The green crucian carp (Carassius auratus indigentiaus subsp. nov.) is a new subspecies of crucian discovered by our research team during a resource survey in Dongting Lake, China. It is a unique species that remains in the marginal waters of this lake.¹ Preliminarily studies of its morphological features, karyotype, nutrition, growth, and genetic diversity² indicate that this crucian carp subspecies has digenetic propagation and a stable chromosome number. It also has molecular genetic differences compared to other crucian carp species.^3–5 Green crucian carp is a new member of the carp family and provides good experimental material for discussing the genetic relationships among different crucian carp species. It has great theoretical significance for disclosing the evolutionary mechanisms of this crucian carp subspecies in nature.

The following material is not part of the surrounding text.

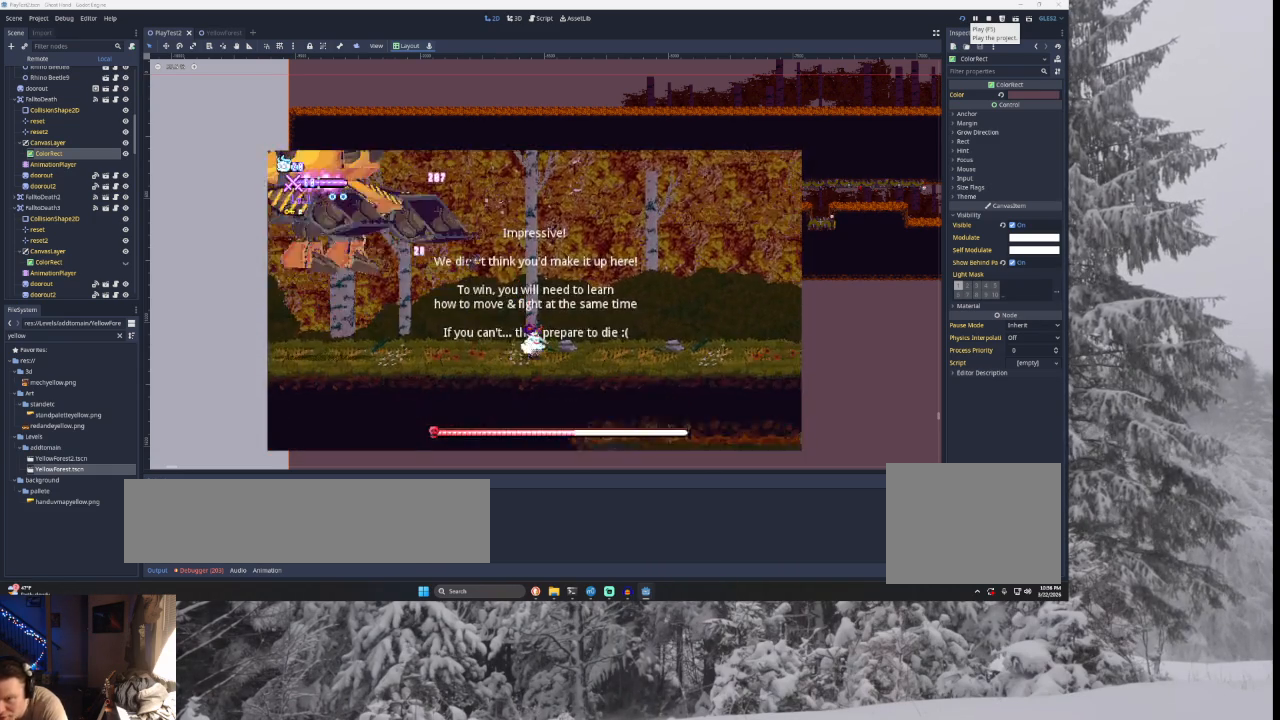
{"buttons": ["SQUARE", "TRIANGLE", "L2"], "left_stick": "up-right", "right_stick": "center", "events": [[67, "TRIANGLE", "down"], [67, "left_stick", "left"], [233, "TRIANGLE", "up"], [300, "TRIANGLE", "down"], [300, "left_stick", "up-left"], [333, "L2", "down"], [400, "SQUARE", "down"], [467, "left_stick", "up-right"]]}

When cultivated in the same pool, the growth rate of green crucian carp is at least 10% higher than those of its conspecifics C. a. pengzesis and C. a. cuvieri. The highest weight of one-year-old individuals is 400 g, and the average weight of two-year-old is > 430 g. The maximum adult weight can reach 1221 g. The capture rate can be as high as 95%. In green crucian carp, the flavor amino acid accounts for 50% of total amino acids, and its water content is about 1%. The new species has the potential for aquaculture, having a good taste, rich nutrient profile, and stable inheritable traits. However, the early embryonic development of green crucian carp has not yet been studied. Through systematic observation, photographic records and analysis, this study revealed green crucian carp’s early embryonic developmental characteristics, laying a foundation for its large-scale aquaculture.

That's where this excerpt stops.